4. The client responses and reviews are then saved in the admin panel for the review platform.
The review platform will then typically allow users to integrate positive reviews into their website pages through the built-in widget that is part of the review platform. Most platforms, however, will still require users to manually copy the review to the schema for their website.
Two additional tips:
- Most review platform companies will provide a free demonstration, and many will provide a free trial. Consider getting demonstrations from three companies to understand the differences and features, and (importantly) how you like the interface and how easy it is to manage.
- Make sure that you understand how the client reviews are added to a firm’s website pages in the CMS.
The DYI Option: Get Similar Benefits at No Cost
While review platforms can be helpful, the monthly cost may be prohibitively expensive for many solos and small firms that may only be seeking a few new reviews per month (review platform pricing often starts at around $40 or more per month). As an alternative, firms can implement a DIY approach, as follows:
Google My Business and other online reviews. As noted above, firms can first create GMB, Yelp, Avvo, and other listings. Next, once such listings have been created, a firm can create links to such listings so that reviews on such sites can be easily provided by clients. Then, these review links can be sent to satisfied clients by e-mail.
Adding review schema to a firm’s WordPress website. As noted above, if a review platform will not be used, then review schema will need to be added to a firm’s website, and a firm will need to manually upload reviews to pages through the schema plugin.
Seeking Reviews Ethically
As an attorney, you will likely have an opinion concerning whether to seek reviews from your clients, and (if reviews are to be sought), how best to do so. The following are suggested thoughts for consideration:
- If your clients love what you’ve done for them, they very well may want to add a great review for you online (just as they may wish to refer you to friends and family). As a result, it shouldn’t automatically be assumed that asking for a review will necessarily be burdensome.
- Under ethics reviews, it is improper for an attorney to offer a discount or any other benefit in consideration for a review or recommendation.

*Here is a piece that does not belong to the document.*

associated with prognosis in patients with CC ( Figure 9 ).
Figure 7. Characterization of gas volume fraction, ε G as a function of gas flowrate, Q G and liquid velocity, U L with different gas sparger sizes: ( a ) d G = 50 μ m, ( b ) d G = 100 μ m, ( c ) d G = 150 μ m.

- For matters that have a discrete end (such as the resolution of a personal injury lawsuit), the proper procedure would be to wait until the conclusion of the matter before asking the client for a review. It is never appropriate to have clients feel that they must give a lawyer a positive review in the middle of a case so that the lawyer will continue to provide good services.

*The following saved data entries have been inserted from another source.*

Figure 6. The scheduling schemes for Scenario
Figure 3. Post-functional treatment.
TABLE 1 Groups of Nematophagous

- For ongoing representation matters (such as for a business client), wait until such time that you believe the client will be receptive to providing a favorable review (which likely will be well into the client representation).

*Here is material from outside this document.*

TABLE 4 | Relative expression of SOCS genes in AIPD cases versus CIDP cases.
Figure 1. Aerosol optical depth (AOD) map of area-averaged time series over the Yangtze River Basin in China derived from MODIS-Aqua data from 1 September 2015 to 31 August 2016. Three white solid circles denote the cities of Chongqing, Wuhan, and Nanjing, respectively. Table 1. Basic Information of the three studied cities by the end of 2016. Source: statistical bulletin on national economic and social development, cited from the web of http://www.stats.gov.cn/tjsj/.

- If a client is to provide a review, the lawyer can suggest that the review be focused on the client’s experience with the lawyer and the lawyer’s staff, rather than the outcome. The lawyer should additionally remind the client about the types of information that cannot be publicly disclosed (such as the amount of a personal injury settlement or other confidential matters).
- As a lawyer, you likely will know which clients want to give you a review and which clients may be reluctant to do so. Clearly, you will not want to ask those who may be reluctant to give you a review.